There is no shortage of books about the Dreyfus Affair, including other recent work that uses it as lesson or parable about present-day counterterrorism policies. But this one is a thrilling page-turner, even knowing the ending.
In The Quartet: Orchestrating the Second American Revolution, 1783-1789 (2015), Joseph J. Ellis argues that the drafting and ratification of the Constitution is best understood as a second founding, in which the newly independent colonies that had thrown off distant and centralized government would now subordinate themselves to a form of it. He credits four figures as the key drivers of this subsequent revolution: George Washington, Alexander Hamilton, John Jay, and James Madison. Washington’s integrity and credibility, Hamilton’s dogged energy, Jay’s foreign diplomatic expertise, and Madison’s intellectual and political-tactical genius were all critical to overcoming resistance in the Constitution’s pre-convention, drafting, and ratification processes.

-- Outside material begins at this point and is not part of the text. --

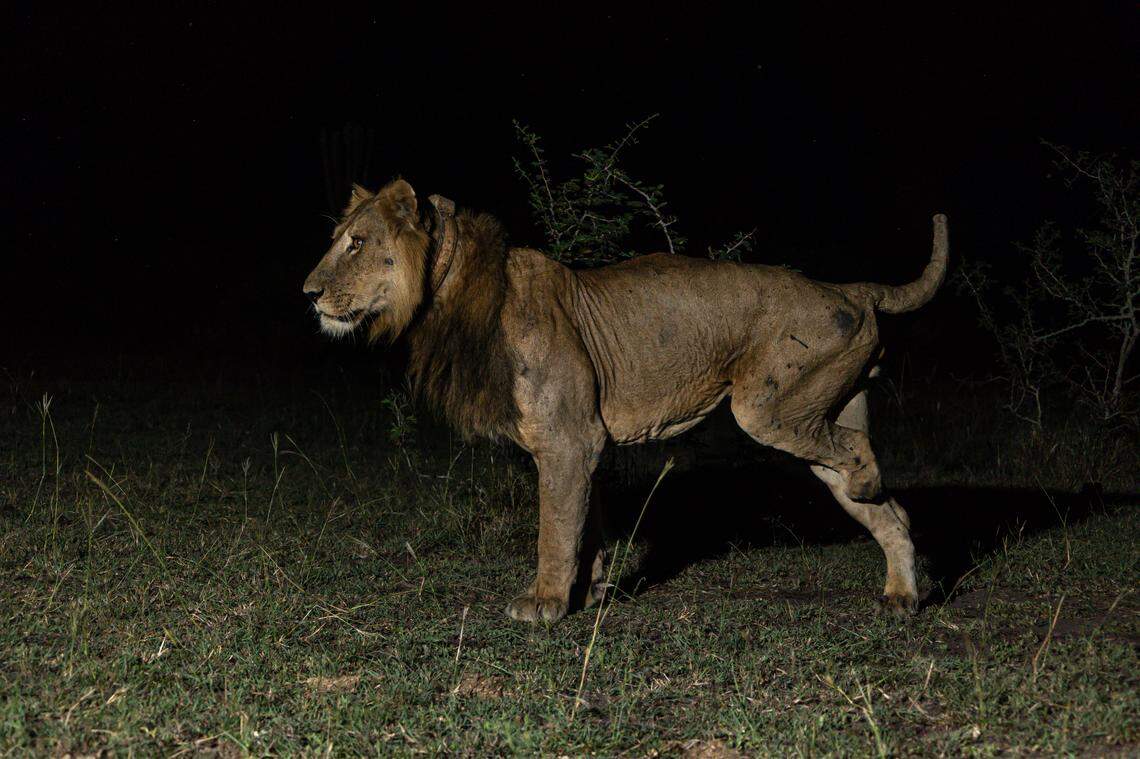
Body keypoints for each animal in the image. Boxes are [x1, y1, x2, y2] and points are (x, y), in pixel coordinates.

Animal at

Many readers will quibble with the choice of these four Founding Fathers, and maybe I enjoyed the book so much because it happens to line up with my personal favorites. Jay may stand out as an especially surprising inclusion in such a short list, and he actually seemed to feature a bit less than the others in the book, but if you buy one of Ellis’s main points – that foreign policy imperatives were the core motivators of a unified national government – then this foursome makes a good deal of sense. Especially with respect to foreign relations powers, I also agree with Ellis’s editorializing near the end that this history proves an original intention (at least among the players Ellis features) to interpret constitutional allocations flexibly enough to take account of evolution in American power, strategy, and foreign policy needs.
Although the book doesn’t break new ground, and much of the material is covered in Ellis’s other books, it’s a great and breezy read.